Un día como hoy les puedo decir: no creo que vaya a haber invasión militar. Sería un desprestigio total. Habría que orquestar una manipulación, y algo orquestado así ya nos tendría atentos. Surgió un grupo que se llama "Desde el Cuartico" o algo así. No sé cuántos serán, creo que tres o cuatro. Enseguida los identificaron y los sacaron de circulación. Trabajando para el enemigo no hay manera de que puedan quedarse activos.

La mayoría de las actividades se cancelaron. Sobre todo para que los trabajos sean de lunes a jueves, dejando viernes, sábado y domingo la energía para las casas.

Una de las cosas que me ha sorprendido es la cantidad de paneles solares que están instalando. No ya para suministrar electricidad en grande, sino en casas de maestros, de médicos, en el campo, en consultorios de familia, en escuelas. Lugares donde es difícil llevar la electricidad por cables y postes. Están entrevistando a los beneficiados y están muy contentos. No es lo mismo 12 horas sin electricidad que dos. Dicen que incluso en días nublados pueden cargar perfectamente en cuatro horas.

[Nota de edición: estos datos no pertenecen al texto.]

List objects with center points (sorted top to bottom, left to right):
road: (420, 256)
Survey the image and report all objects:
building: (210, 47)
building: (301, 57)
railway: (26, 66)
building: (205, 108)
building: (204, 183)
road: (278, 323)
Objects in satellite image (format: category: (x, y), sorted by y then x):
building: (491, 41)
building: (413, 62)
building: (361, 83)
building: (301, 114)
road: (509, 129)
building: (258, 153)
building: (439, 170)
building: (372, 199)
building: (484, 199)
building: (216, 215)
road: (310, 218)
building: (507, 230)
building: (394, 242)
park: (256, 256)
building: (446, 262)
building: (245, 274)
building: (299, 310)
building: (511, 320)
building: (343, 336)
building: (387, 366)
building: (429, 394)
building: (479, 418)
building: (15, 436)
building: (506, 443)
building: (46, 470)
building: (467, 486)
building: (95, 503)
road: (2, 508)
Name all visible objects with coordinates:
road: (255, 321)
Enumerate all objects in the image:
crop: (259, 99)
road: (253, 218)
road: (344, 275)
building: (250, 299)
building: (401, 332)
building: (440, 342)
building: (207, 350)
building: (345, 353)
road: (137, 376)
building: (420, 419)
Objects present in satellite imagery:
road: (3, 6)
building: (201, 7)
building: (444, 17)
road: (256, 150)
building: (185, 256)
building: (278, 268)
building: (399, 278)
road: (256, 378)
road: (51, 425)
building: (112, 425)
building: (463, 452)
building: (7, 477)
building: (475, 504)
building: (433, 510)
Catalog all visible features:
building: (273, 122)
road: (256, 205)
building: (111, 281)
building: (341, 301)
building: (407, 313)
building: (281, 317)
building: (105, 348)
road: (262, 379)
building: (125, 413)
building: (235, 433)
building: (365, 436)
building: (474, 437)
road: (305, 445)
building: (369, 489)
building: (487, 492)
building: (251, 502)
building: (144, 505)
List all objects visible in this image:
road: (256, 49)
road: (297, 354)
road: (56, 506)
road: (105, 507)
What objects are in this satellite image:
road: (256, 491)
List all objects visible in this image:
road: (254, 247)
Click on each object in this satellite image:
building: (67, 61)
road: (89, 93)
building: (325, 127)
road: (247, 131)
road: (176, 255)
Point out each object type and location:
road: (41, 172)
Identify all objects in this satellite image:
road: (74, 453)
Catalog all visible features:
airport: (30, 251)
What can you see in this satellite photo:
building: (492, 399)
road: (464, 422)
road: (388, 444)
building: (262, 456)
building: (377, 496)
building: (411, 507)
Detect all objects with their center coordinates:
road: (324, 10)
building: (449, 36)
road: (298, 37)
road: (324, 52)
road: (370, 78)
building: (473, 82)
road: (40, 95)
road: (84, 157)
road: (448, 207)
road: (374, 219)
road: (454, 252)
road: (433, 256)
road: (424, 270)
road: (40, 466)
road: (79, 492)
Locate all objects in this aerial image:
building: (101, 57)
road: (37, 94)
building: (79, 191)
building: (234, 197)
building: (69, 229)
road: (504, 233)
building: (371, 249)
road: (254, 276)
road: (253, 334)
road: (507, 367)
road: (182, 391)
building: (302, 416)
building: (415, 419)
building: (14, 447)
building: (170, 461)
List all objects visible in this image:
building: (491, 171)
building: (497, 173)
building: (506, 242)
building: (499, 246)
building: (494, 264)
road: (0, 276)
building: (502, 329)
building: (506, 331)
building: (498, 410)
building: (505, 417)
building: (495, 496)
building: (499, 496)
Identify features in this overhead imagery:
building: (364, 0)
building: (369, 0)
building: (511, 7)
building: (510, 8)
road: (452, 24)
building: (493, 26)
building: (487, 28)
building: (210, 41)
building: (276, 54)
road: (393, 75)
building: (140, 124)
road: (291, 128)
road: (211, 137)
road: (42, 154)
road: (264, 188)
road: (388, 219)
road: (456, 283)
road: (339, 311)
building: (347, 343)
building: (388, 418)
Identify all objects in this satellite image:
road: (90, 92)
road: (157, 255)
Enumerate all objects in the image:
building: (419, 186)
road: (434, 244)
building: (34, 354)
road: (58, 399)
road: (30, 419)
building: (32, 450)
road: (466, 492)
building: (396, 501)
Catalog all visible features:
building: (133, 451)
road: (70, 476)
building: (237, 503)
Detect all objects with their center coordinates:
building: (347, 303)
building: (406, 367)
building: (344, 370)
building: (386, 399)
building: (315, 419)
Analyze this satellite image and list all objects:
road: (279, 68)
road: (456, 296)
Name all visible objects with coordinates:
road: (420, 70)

Los afortunados que tienen familia en el extranjero con dinero pueden comprar sus paneles solares y tener electricidad para cocinar y otras necesidades.

Hasta el día de hoy, independientemente de que existen preocupaciones—a nivel gubernamental bastantes, se nota por el tono de las palabras—también hay relax todavía. Estamos totalmente calmados.

Donde se nota es en el servicio de los hospitales y supongo que en los próximos días en los alimentos. No en la producción, sino en que lleguen a la ciudad, porque aunque hay muchos autos eléctricos y cosas que facilitan el transporte, inevitablemente le van a subir el precio. Ya sabes cómo son los revendedores.